_TASK DIRECTIONS_
Can you write out, word for word, the stretch of the wave-painting transcript below starting with "We haven't put" and going on through "that big wave."?

_PROVIDED PASSAGE_
● ● ● ●
That gives you the value system, that gives you the form.
Same way here, when I come down there, notice how I still have a nice edge there.
Right in there.
Then when I come down lower, let's come down in here.
So as I do this, I'm sort of looking at these.
See, I have a small dark there.
So I'll go just right above it, like that.
It feels like a little swell when you do that.
We've got a lot of time to do this, I hope.
We're going to make this work.
And we'll come down in here.
See, this again will be a time when we put it on and let it set.
Okay, there's some on this long, little line there.
And over, its neighbor gets some.
Like that, I won't come down any further than that I'll come to the back wave, we add a little highlight on it.
Remember what I said on these, that I took and left kind of a blank spot which really is saying a kind of a dry spot for them to go on, and then we can blend them.
Okay, this is the blending, let's see, do I have-- oh, here's a great brush, the mop brush.
Umm!
[chuckles] All right, let's put this on.
Yeah this, oh, I'm glad you spoke up.
I need you, I need you.
And the further over way I go here, we'll use less paint so it stays misty.
The impact of course, is against this rock.
We haven't put that rock in yet with the second go-round, but the reason we gave was let it work so that you're not banging the rock into the wave or the wave into the rock.
Oo, that's powerful.
I love that spot, I love that spot.
Okay, let's just kind of blend these little bit.
I think on this one, I'm even going to take just a little bit of paper towel, kind of fade it out down below so your eye follows up, and that's where your interest is, up there.
Oh, I saw one thing I kind of ignored, and that was this dark that's coming up here.
I want to make sure I can see this, because this is right in the middle of that big wave.
Isn't that a nice blue color, the color we used in the sky?
That is so important when it bends into there.
● ● ● ●
_PROVIDED MATERIAL_
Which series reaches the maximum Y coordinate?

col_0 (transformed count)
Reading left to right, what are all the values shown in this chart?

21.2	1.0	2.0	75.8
● ● ● ●
_ANSWER TO THIS TASK_
We haven't put that rock in yet with the second go-round, but the reason we gave was let it work so that you're not banging the rock into the wave or the wave into the rock.
Oo, that's powerful.
I love that spot, I love that spot.
Okay, let's just kind of blend these little bit.
I think on this one, I'm even going to take just a little bit of paper towel, kind of fade it out down below so your eye follows up, and that's where your interest is, up there.
Oh, I saw one thing I kind of ignored, and that was this dark that's coming up here.
I want to make sure I can see this, because this is right in the middle of that big wave.